Reproduce each record exactly.

Data supplied:
<<<<

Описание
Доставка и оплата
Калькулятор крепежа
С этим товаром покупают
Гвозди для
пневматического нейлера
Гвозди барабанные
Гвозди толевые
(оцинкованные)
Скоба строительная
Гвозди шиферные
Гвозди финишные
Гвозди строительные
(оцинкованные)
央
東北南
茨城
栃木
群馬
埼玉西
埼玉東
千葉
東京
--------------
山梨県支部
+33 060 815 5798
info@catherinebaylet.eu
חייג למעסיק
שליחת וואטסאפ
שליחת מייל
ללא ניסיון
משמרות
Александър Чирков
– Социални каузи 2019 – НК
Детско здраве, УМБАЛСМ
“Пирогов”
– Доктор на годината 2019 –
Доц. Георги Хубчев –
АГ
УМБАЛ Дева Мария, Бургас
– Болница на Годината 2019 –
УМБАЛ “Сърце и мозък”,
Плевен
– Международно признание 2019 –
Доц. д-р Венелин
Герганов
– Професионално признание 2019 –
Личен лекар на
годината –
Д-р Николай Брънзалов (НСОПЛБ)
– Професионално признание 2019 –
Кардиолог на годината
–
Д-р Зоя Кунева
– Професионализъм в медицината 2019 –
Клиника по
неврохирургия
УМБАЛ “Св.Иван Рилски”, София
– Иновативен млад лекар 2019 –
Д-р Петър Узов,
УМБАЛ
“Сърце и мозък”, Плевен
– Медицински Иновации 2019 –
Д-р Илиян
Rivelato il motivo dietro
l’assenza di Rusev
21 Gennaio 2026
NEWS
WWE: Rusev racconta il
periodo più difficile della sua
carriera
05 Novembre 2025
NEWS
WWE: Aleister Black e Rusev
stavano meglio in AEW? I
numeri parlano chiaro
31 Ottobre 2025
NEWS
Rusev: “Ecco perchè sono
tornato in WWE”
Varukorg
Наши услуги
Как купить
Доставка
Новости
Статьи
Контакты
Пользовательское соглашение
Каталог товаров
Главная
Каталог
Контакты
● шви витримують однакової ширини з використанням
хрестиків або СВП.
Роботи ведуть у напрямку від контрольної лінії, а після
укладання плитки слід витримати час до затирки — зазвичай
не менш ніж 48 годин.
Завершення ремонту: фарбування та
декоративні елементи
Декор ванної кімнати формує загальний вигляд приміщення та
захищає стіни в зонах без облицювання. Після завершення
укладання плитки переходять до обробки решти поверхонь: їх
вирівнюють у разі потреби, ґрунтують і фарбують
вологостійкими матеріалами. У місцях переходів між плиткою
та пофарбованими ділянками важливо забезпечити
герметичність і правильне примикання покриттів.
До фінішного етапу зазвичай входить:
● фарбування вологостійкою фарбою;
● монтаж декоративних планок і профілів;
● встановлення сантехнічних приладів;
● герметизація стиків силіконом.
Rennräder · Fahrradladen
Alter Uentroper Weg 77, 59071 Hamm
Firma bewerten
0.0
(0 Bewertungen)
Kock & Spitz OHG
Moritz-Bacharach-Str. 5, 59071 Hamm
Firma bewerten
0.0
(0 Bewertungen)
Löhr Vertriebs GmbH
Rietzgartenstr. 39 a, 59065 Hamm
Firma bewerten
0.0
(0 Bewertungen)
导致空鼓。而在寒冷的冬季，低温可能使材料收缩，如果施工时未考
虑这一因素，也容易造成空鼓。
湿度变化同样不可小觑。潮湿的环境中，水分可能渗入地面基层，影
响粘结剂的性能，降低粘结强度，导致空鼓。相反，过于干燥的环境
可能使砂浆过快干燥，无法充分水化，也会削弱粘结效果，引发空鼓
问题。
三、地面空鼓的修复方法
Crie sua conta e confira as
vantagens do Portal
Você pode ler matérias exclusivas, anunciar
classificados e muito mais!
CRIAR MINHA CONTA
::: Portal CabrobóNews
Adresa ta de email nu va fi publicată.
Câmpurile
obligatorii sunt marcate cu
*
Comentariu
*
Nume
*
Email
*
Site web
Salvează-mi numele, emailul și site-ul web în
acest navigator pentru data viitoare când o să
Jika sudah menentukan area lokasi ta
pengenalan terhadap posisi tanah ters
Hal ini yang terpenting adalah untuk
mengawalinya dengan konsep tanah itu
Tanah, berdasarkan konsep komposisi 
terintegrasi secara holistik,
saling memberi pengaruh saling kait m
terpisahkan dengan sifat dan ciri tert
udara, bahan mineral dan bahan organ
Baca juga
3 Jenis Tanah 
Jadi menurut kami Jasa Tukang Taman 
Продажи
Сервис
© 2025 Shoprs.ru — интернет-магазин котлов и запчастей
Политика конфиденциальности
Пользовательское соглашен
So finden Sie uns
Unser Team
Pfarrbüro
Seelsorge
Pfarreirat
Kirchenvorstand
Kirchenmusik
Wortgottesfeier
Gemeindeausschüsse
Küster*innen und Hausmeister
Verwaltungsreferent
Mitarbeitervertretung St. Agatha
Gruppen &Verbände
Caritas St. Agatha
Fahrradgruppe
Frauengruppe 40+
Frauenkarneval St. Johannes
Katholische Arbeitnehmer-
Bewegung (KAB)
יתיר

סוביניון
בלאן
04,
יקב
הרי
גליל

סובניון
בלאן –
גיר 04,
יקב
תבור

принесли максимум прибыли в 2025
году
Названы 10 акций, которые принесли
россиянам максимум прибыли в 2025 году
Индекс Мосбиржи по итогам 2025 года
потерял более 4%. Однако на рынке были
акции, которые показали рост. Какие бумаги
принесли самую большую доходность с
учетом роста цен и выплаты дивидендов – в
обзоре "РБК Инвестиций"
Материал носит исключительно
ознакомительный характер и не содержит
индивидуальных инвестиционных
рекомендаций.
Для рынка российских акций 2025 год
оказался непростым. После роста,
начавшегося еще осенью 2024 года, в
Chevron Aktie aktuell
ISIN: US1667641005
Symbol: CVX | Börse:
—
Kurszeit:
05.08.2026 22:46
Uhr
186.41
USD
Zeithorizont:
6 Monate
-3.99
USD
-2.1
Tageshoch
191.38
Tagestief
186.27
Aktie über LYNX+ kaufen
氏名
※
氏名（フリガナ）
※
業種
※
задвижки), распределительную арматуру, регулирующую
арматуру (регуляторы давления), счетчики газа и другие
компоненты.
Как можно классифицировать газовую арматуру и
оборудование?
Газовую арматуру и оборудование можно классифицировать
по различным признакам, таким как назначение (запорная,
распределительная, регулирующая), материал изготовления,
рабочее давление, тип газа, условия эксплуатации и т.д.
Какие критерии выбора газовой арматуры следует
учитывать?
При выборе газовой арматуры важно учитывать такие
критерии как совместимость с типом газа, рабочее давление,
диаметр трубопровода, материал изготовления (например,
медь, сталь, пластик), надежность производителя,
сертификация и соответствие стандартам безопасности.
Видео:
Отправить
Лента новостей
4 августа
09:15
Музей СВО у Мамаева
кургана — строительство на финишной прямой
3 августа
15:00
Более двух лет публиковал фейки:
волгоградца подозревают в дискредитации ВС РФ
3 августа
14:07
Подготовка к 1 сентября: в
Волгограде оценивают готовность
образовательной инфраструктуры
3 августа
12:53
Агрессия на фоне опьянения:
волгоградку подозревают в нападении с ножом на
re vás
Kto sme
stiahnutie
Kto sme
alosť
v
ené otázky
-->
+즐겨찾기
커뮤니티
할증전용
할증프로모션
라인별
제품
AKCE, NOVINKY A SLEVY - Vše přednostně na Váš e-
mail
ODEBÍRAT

>>>>

Result of this exercise:
Описание
Доставка и оплата
Калькулятор крепежа
С этим товаром покупают
Гвозди для
пневматического нейлера
Гвозди барабанные
Гвозди толевые
(оцинкованные)
Скоба строительная
Гвозди шиферные
Гвозди финишные
Гвозди строительные
(оцинкованные)
央
東北南
茨城
栃木
群馬
埼玉西
埼玉東
千葉
東京
--------------
山梨県支部
+33 060 815 5798
info@catherinebaylet.eu
חייג למעסיק
שליחת וואטסאפ
שליחת מייל
ללא ניסיון
משמרות
Александър Чирков
– Социални каузи 2019 – НК
Детско здраве, УМБАЛСМ
“Пирогов”
– Доктор на годината 2019 –
Доц. Георги Хубчев –
АГ
УМБАЛ Дева Мария, Бургас
– Болница на Годината 2019 –
УМБАЛ “Сърце и мозък”,
Плевен
– Международно признание 2019 –
Доц. д-р Венелин
Герганов
– Професионално признание 2019 –
Личен лекар на
годината –
Д-р Николай Брънзалов (НСОПЛБ)
– Професионално признание 2019 –
Кардиолог на годината
–
Д-р Зоя Кунева
– Професионализъм в медицината 2019 –
Клиника по
неврохирургия
УМБАЛ “Св.Иван Рилски”, София
– Иновативен млад лекар 2019 –
Д-р Петър Узов,
УМБАЛ
“Сърце и мозък”, Плевен
– Медицински Иновации 2019 –
Д-р Илиян
Rivelato il motivo dietro
l’assenza di Rusev
21 Gennaio 2026
NEWS
WWE: Rusev racconta il
periodo più difficile della sua
carriera
05 Novembre 2025
NEWS
WWE: Aleister Black e Rusev
stavano meglio in AEW? I
numeri parlano chiaro
31 Ottobre 2025
NEWS
Rusev: “Ecco perchè sono
tornato in WWE”
Varukorg
Наши услуги
Как купить
Доставка
Новости
Статьи
Контакты
Пользовательское соглашение
Каталог товаров
Главная
Каталог
Контакты
● шви витримують однакової ширини з використанням
хрестиків або СВП.
Роботи ведуть у напрямку від контрольної лінії, а після
укладання плитки слід витримати час до затирки — зазвичай
не менш ніж 48 годин.
Завершення ремонту: фарбування та
декоративні елементи
Декор ванної кімнати формує загальний вигляд приміщення та
захищає стіни в зонах без облицювання. Після завершення
укладання плитки переходять до обробки решти поверхонь: їх
вирівнюють у разі потреби, ґрунтують і фарбують
вологостійкими матеріалами. У місцях переходів між плиткою
та пофарбованими ділянками важливо забезпечити
герметичність і правильне примикання покриттів.
До фінішного етапу зазвичай входить:
● фарбування вологостійкою фарбою;
● монтаж декоративних планок і профілів;
● встановлення сантехнічних приладів;
● герметизація стиків силіконом.
Rennräder · Fahrradladen
Alter Uentroper Weg 77, 59071 Hamm
Firma bewerten
0.0
(0 Bewertungen)
Kock & Spitz OHG
Moritz-Bacharach-Str. 5, 59071 Hamm
Firma bewerten
0.0
(0 Bewertungen)
Löhr Vertriebs GmbH
Rietzgartenstr. 39 a, 59065 Hamm
Firma bewerten
0.0
(0 Bewertungen)
导致空鼓。而在寒冷的冬季，低温可能使材料收缩，如果施工时未考
虑这一因素，也容易造成空鼓。
湿度变化同样不可小觑。潮湿的环境中，水分可能渗入地面基层，影
响粘结剂的性能，降低粘结强度，导致空鼓。相反，过于干燥的环境
可能使砂浆过快干燥，无法充分水化，也会削弱粘结效果，引发空鼓
问题。
三、地面空鼓的修复方法
Crie sua conta e confira as
vantagens do Portal
Você pode ler matérias exclusivas, anunciar
classificados e muito mais!
CRIAR MINHA CONTA
::: Portal CabrobóNews
Adresa ta de email nu va fi publicată.
Câmpurile
obligatorii sunt marcate cu
*
Comentariu
*
Nume
*
Email
*
Site web
Salvează-mi numele, emailul și site-ul web în
acest navigator pentru data viitoare când o să
Jika sudah menentukan area lokasi ta
pengenalan terhadap posisi tanah ters
Hal ini yang terpenting adalah untuk
mengawalinya dengan konsep tanah itu
Tanah, berdasarkan konsep komposisi 
terintegrasi secara holistik,
saling memberi pengaruh saling kait m
terpisahkan dengan sifat dan ciri tert
udara, bahan mineral dan bahan organ
Baca juga
3 Jenis Tanah 
Jadi menurut kami Jasa Tukang Taman 
Продажи
Сервис
© 2025 Shoprs.ru — интернет-магазин котлов и запчастей
Политика конфиденциальности
Пользовательское соглашен
So finden Sie uns
Unser Team
Pfarrbüro
Seelsorge
Pfarreirat
Kirchenvorstand
Kirchenmusik
Wortgottesfeier
Gemeindeausschüsse
Küster*innen und Hausmeister
Verwaltungsreferent
Mitarbeitervertretung St. Agatha
Gruppen &Verbände
Caritas St. Agatha
Fahrradgruppe
Frauengruppe 40+
Frauenkarneval St. Johannes
Katholische Arbeitnehmer-
Bewegung (KAB)
יתיר

סוביניון
בלאן
04,
יקב
הרי
גליל

סובניון
בלאן –
גיר 04,
יקב
תבור

принесли максимум прибыли в 2025
году
Названы 10 акций, которые принесли
россиянам максимум прибыли в 2025 году
Индекс Мосбиржи по итогам 2025 года
потерял более 4%. Однако на рынке были
акции, которые показали рост. Какие бумаги
принесли самую большую доходность с
учетом роста цен и выплаты дивидендов – в
обзоре "РБК Инвестиций"
Материал носит исключительно
ознакомительный характер и не содержит
индивидуальных инвестиционных
рекомендаций.
Для рынка российских акций 2025 год
оказался непростым. После роста,
начавшегося еще осенью 2024 года, в
Chevron Aktie aktuell
ISIN: US1667641005
Symbol: CVX | Börse:
—
Kurszeit:
05.08.2026 22:46
Uhr
186.41
USD
Zeithorizont:
6 Monate
-3.99
USD
-2.1
Tageshoch
191.38
Tagestief
186.27
Aktie über LYNX+ kaufen
氏名
※
氏名（フリガナ）
※
業種
※
задвижки), распределительную арматуру, регулирующую
арматуру (регуляторы давления), счетчики газа и другие
компоненты.
Как можно классифицировать газовую арматуру и
оборудование?
Газовую арматуру и оборудование можно классифицировать
по различным признакам, таким как назначение (запорная,
распределительная, регулирующая), материал изготовления,
рабочее давление, тип газа, условия эксплуатации и т.д.
Какие критерии выбора газовой арматуры следует
учитывать?
При выборе газовой арматуры важно учитывать такие
критерии как совместимость с типом газа, рабочее давление,
диаметр трубопровода, материал изготовления (например,
медь, сталь, пластик), надежность производителя,
сертификация и соответствие стандартам безопасности.
Видео:
Отправить
Лента новостей
4 августа
09:15
Музей СВО у Мамаева
кургана — строительство на финишной прямой
3 августа
15:00
Более двух лет публиковал фейки:
волгоградца подозревают в дискредитации ВС РФ
3 августа
14:07
Подготовка к 1 сентября: в
Волгограде оценивают готовность
образовательной инфраструктуры
3 августа
12:53
Агрессия на фоне опьянения:
волгоградку подозревают в нападении с ножом на
re vás
Kto sme
stiahnutie
Kto sme
alosť
v
ené otázky
-->
+즐겨찾기
커뮤니티
할증전용
할증프로모션
라인별
제품
AKCE, NOVINKY A SLEVY - Vše přednostně na Váš e-
mail
ODEBÍRAT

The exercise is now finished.